SCSI multipath device handlers (ALUA, RDAC, EMC CLARiiON, HP MSA)
Helper modules that let the Linux SCSI layer talk correctly to enterprise storage arrays reached over multiple paths, handling per-vendor quirks for failover and path selection. They cover the modern standards-based ALUA protocol used by most current SANs as well as older vendor-specific schemes from EMC CLARiiON, NetApp/LSI RDAC arrays, and HP/Compaq active-passive MSA boxes.
recommendation
Worth keeping but worth flagging the mix inside. The ALUA handler is actively maintained, with 2025-2026 patches from Oracle, SUSE, and Pure Storage refactoring it toward a shared core, and Red Hat still documents all four handlers in current RHEL 10 multipath guidance against arrays like NetApp E-Series that ship today. The vendor-specific hp_sw, emc, and rdac pieces are the legacy tail and would benefit from a note that they exist for older arrays while ALUA is the path forward.
repository signals
sources
- lore.kernel.org
March 2026 linux-scsi patch series proposed creating a core ALUA driver and touched scsi_dh_alua heavily, showing active upstream evolution rather than abandonment.
- lore.kernel.org
April 2026 linux-scsi patch from Pure Storage adjusted ALUA timeout handling, indicating current vendor use and testing of the ALUA handler.
- docs.redhat.com
Current RHEL 10 multipath documentation still documents the emc, rdac, hp_sw, and alua hardware handlers, and notes kernels auto-attach handlers for known devices including SCSI-3 ALUA.
- docs.netapp.com
NetApp still publishes current E-Series storage-family documentation, supporting that at least the RDAC-targeted family remains a live product line.

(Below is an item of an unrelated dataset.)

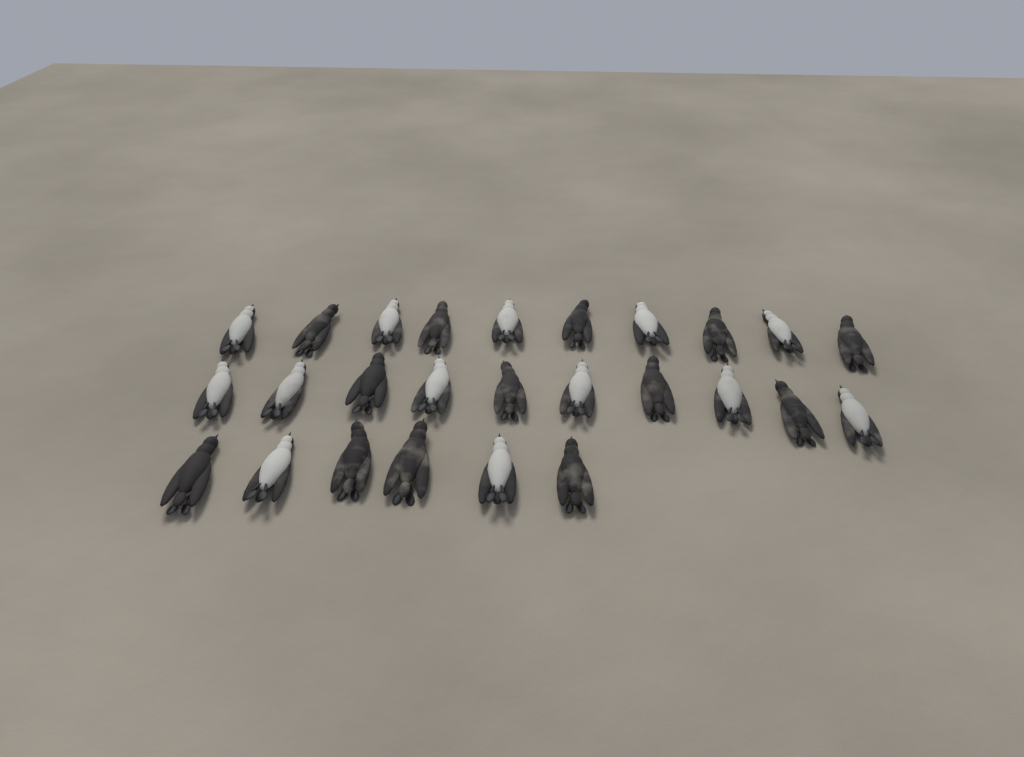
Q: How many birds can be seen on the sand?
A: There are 26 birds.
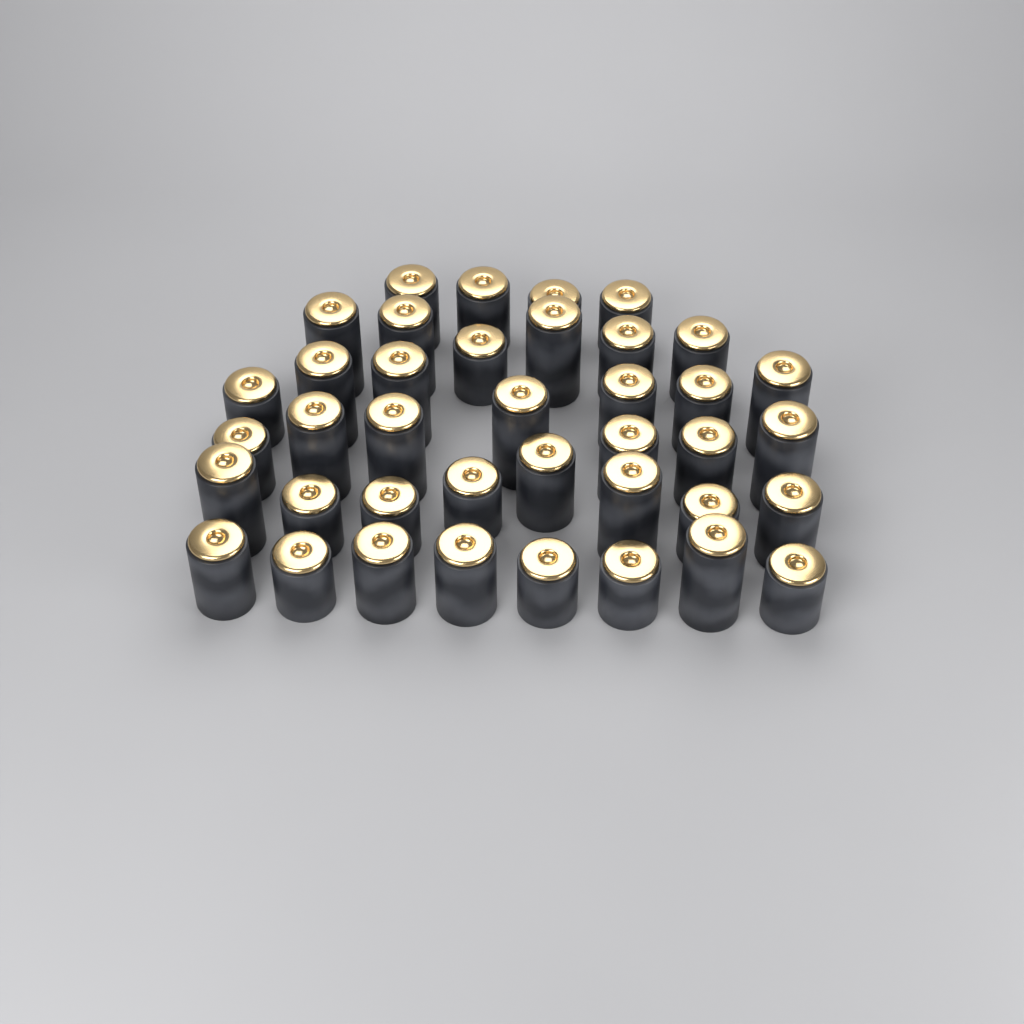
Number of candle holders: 39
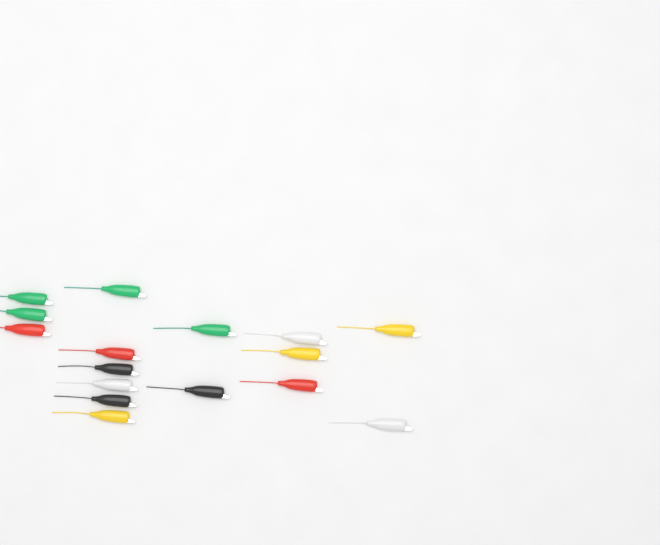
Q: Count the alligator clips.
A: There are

codex reasoning notes (technical)
`exec_command` inspection of local Kconfig/source showed this is a real SCSI device-handler driver directory covering ALUA, RDAC, EMC CLARiiON, and HP/COMPAQ active-passive arrays. `lore_activity` on scsi_dh_alua.c returned multiple 2025-2026 linux-scsi patches from Oracle, SUSE, and Pure Storage, including refactoring toward a core ALUA implementation, which is strong keep evidence and not removal talk. `web.search_query` found current RHEL 10 docs still documenting these handlers and current NetApp E-Series docs, so the directory still maps to deployed enterprise SAN hardware; annotate because ALUA is clearly current but hp_sw/emc/rdac are more legacy vendor-specific tails within the same directory.